# Utah lake white bass



## swbuckmaster (Sep 14, 2007)

I bought a canoe and my daughter and I tested it out tonight. It's a little scary on the open water but should work for a few smaller lakes we want to try. 
White bass were hitting our white jig but we didn't stay long because of the weather. 
Fun stuff!

















Sent from my SM-G900V using Tapatalk


----------



## Catherder (Aug 2, 2008)

Very nice. That is a good area to fish with a canoe. Can be really good for largemouths at times and I've caught almost all the fish species from there that are in UL.


----------



## swbuckmaster (Sep 14, 2007)

Catherder I've been fishing that area since I was 12 years old. So going on 33 years. I used to ride my bike there almost every day in the summer time when I was a kid. I can't believe my parents let me go that far without adult supervision. It would never happen this day and age. Sad if you think about it.
It sure has changed over the years.

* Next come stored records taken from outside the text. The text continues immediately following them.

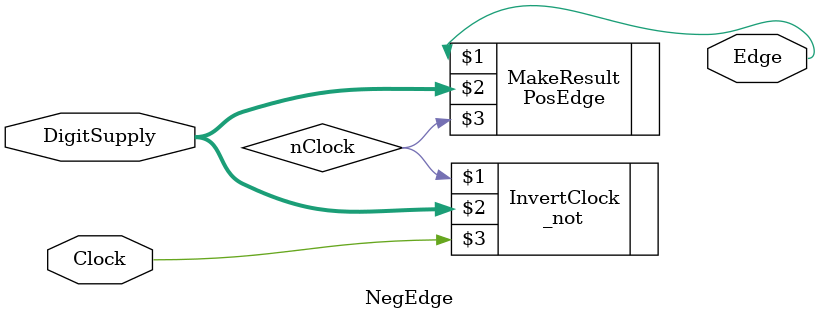
<source format=v>
module NegEdge(
    output Edge,

    input [1:0] DigitSupply,
    input Clock
    );

    reg Edge;
    tri Clock;

    tri nClock;

   

    _not InvertClock(nClock, DigitSupply, Clock);

 

    PosEdge MakeResult(Edge, DigitSupply, nClock);

 

endmodule

</source>
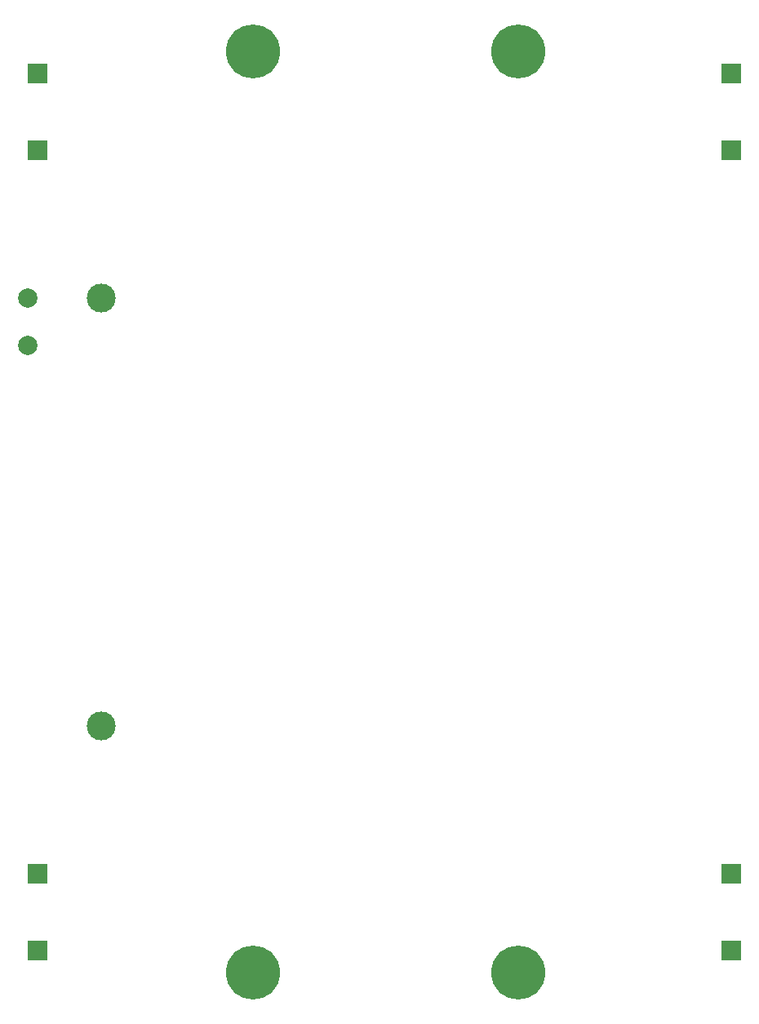
<source format=gts>
G04 #@! TF.GenerationSoftware,KiCad,Pcbnew,(6.0.5-0)*
G04 #@! TF.CreationDate,2022-12-26T00:23:02-05:00*
G04 #@! TF.ProjectId,solar-cell-pcbs-burn-wire-vertical,736f6c61-722d-4636-956c-6c2d70636273,rev?*
G04 #@! TF.SameCoordinates,Original*
G04 #@! TF.FileFunction,Soldermask,Top*
G04 #@! TF.FilePolarity,Negative*
%FSLAX46Y46*%
G04 Gerber Fmt 4.6, Leading zero omitted, Abs format (unit mm)*
G04 Created by KiCad (PCBNEW (6.0.5-0)) date 2022-12-26 00:23:02*
%MOMM*%
%LPD*%
G01*
G04 APERTURE LIST*
%ADD10R,2.000000X2.000000*%
%ADD11C,2.000000*%
%ADD12C,5.600000*%
%ADD13C,3.000000*%
G04 APERTURE END LIST*
D10*
X148000000Y-128000000D03*
D11*
X75000000Y-73200000D03*
D12*
X98350000Y-138250000D03*
D10*
X76000000Y-136000000D03*
D13*
X82600000Y-112700000D03*
D10*
X148000000Y-45000000D03*
D12*
X125850000Y-138250000D03*
D10*
X76000000Y-53000000D03*
D12*
X125850000Y-42750000D03*
D10*
X76000000Y-45000000D03*
X76000000Y-128000000D03*
D11*
X75000000Y-68300000D03*
D13*
X82600000Y-68300000D03*
D12*
X98350000Y-42750000D03*
D10*
X148000000Y-53000000D03*
X148000000Y-136000000D03*
M02*

</source>
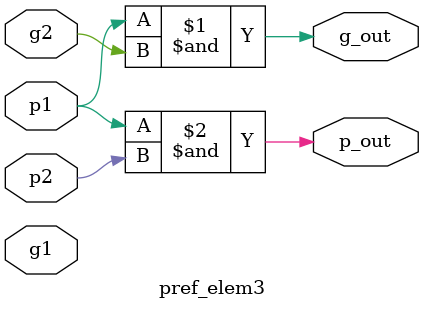
<source format=v>
module pref_elem3 (g1, p1, g2, p2, g_out, p_out);
	input g1;
	input p1;
	input g2;
	input p2;
	output g_out;
	output p_out;
	assign g_out = p1&g2;
	assign p_out = p1&p2;
endmodule

</source>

I remember when the water was twice as deep and twice as wide. It seems like it's just a trickle now. I've caught maybe some of the last cutthroat trout that lived in utah lake in that creek. I've also caught June suckers. 

Sent from my SM-G900V using Tapatalk


----------



## Kwalk3 (Jun 21, 2012)

Save some whities for catfish bait. Looks like you guys have really been getting after it!


----------



## swbuckmaster (Sep 14, 2007)

I should have. Bucket list for my kids is empty on the mudd cats and chanel cats. 

Sent from my SM-G900V using Tapatalk


----------